There are times when the documentary feels contrived, as though the film is trying to force you into shock and awe, when the story itself is enough to disturb on paper. This slightly obvious manipulation of the audience takes away from the story somewhat, and it is bizarre that the director felt as though he needed to push an already falling audience. By far the most profound and painful part of the film is the ending.
In 1995 Eddy Galland committed suicide following hospitalisation for Depression. According to an article at the time, Eddy died never knowing he was part of a study.
‘I often wondered whether I didn’t teach him something. Because of the way he left, maybe I didn’t teach him something. Maybe how to live life or something. That bothers me occasionally’. The harrowing words spoken by Eddy’s elderly father, desperately exploring the idea of nurture are in direct contrast with the words from Natasha Josefowitz who claims that humans have very little control over their fates.
‘We are moved to behaviours that we are totally unconscious about. It’s disturbing, we don’t like that. People like to say we have free will…So finding out, never mind that it doesn’t matter what you do.’
How do we become the people we are?
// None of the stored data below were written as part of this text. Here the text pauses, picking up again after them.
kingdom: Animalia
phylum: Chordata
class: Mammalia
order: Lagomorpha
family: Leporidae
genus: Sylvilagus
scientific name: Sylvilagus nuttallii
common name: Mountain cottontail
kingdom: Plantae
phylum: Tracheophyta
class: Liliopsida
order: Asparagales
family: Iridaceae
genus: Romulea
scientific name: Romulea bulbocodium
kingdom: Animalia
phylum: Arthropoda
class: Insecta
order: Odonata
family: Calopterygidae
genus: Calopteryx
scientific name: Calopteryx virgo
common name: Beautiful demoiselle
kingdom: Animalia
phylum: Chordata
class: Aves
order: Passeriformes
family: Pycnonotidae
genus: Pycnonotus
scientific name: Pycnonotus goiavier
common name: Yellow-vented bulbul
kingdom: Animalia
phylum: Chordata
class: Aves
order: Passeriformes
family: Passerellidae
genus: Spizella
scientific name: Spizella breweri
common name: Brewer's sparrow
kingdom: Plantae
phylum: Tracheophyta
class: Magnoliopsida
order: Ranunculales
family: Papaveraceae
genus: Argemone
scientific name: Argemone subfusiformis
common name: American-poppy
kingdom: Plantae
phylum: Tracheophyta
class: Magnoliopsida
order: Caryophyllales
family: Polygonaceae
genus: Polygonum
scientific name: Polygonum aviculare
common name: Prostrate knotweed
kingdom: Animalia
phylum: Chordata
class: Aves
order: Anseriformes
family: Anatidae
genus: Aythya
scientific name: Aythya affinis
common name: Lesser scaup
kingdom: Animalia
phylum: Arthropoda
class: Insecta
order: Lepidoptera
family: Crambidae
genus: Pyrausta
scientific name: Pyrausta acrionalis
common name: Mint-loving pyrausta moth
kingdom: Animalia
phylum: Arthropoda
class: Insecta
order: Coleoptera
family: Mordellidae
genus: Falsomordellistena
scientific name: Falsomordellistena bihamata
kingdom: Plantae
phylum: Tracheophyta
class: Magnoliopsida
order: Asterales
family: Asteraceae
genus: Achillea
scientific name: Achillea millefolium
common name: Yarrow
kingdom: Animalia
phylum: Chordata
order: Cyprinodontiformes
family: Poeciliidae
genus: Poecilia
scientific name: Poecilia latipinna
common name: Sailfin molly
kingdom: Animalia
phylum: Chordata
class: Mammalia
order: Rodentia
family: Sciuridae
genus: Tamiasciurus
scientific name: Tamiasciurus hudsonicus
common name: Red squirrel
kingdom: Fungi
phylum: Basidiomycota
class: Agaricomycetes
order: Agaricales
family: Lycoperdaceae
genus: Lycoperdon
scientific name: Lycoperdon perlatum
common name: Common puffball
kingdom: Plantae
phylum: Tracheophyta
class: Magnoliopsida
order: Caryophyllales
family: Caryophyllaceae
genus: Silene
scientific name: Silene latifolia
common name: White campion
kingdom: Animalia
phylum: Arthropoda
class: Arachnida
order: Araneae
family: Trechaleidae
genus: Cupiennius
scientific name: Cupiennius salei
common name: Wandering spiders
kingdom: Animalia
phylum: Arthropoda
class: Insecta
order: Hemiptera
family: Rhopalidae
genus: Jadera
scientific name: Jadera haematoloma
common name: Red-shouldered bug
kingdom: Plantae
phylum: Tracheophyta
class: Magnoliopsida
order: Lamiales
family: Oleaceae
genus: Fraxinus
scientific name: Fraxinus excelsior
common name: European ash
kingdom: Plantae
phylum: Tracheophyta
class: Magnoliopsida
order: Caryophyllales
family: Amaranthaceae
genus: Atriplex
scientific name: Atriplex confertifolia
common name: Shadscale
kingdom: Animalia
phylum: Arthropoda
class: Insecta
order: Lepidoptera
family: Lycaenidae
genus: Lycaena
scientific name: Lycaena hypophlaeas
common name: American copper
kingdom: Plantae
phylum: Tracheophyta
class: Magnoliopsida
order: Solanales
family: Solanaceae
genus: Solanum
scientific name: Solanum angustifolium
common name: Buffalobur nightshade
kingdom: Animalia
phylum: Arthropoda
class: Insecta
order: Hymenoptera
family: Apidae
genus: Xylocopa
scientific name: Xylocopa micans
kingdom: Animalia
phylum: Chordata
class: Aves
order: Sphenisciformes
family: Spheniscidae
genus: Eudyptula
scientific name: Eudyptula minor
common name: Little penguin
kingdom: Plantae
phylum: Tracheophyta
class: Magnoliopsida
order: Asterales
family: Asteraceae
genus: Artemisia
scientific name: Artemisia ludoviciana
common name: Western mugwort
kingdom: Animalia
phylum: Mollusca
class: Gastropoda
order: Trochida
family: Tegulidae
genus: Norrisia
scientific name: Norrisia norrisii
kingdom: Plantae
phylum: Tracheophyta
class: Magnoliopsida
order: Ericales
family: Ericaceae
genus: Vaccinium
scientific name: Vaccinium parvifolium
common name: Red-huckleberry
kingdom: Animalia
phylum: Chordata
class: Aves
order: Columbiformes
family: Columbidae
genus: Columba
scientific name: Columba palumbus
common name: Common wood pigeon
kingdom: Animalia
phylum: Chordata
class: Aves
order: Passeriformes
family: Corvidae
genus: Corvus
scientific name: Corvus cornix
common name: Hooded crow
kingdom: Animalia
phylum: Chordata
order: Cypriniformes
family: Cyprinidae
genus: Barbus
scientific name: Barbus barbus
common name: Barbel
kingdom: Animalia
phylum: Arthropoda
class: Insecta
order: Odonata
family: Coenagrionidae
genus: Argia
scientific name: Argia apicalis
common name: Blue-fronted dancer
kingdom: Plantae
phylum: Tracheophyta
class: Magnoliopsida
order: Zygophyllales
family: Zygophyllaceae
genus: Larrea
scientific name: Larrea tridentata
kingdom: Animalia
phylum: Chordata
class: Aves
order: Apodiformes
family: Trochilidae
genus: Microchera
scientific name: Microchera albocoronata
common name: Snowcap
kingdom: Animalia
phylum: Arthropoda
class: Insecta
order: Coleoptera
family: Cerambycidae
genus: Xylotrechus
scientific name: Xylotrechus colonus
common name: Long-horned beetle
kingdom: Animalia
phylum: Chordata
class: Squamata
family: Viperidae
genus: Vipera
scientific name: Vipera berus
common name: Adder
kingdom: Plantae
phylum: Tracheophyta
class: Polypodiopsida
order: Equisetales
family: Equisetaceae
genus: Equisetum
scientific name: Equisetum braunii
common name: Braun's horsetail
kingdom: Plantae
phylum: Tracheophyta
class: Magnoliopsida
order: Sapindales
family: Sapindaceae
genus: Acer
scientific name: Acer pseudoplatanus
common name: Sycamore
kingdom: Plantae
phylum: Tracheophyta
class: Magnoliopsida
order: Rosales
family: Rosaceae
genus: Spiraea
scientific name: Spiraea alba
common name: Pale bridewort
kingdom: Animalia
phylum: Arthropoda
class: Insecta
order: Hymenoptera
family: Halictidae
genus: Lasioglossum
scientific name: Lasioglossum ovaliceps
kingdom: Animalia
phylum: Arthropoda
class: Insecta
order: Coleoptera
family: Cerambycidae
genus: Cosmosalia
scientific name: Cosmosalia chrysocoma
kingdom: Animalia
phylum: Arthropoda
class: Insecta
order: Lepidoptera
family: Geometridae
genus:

How much of us is genetics and how much of our personality is made up of our early life experiences is still a theoretical mystery. At the abrupt conclusion of the study in 1980, Peter Neubauer feared the public reaction to the study and never allowed it to be published. In 1990 Neubauer and the Child Development Centre of the Jewish Board of Family and Children’s Services arranged lock the records away at Yale University. The Board added further sinister mystery to the case by setting forward the terms that gave the organisation the power to approve or deny any requests to access the records until 2065. David and Bobby are now 58. Even if by some miracle they do live to 104, the Jewish Board of Family and Children’s Services have effectively eliminated the investigation. They are still fighting to overturn the terms of privacy.
Three Identical Strangers is undoubtedly one of the most intriguing documentaries of recent years. If this amazing story has left you wanting more, I can highly recommend The Path of Blood, a 2018 documentary sourced from hours of Al Qaeda footage captured by Saudi Arabian security services during their conflict between 2003 and 2009. Nae Pasaran is another fascinating watch, documenting the heroic behaviour of Scottish factory workers in 1974, when they refused to fix the Chilean Air Force Jet in protest against the recent military coup of the tyrannous General Pinochet.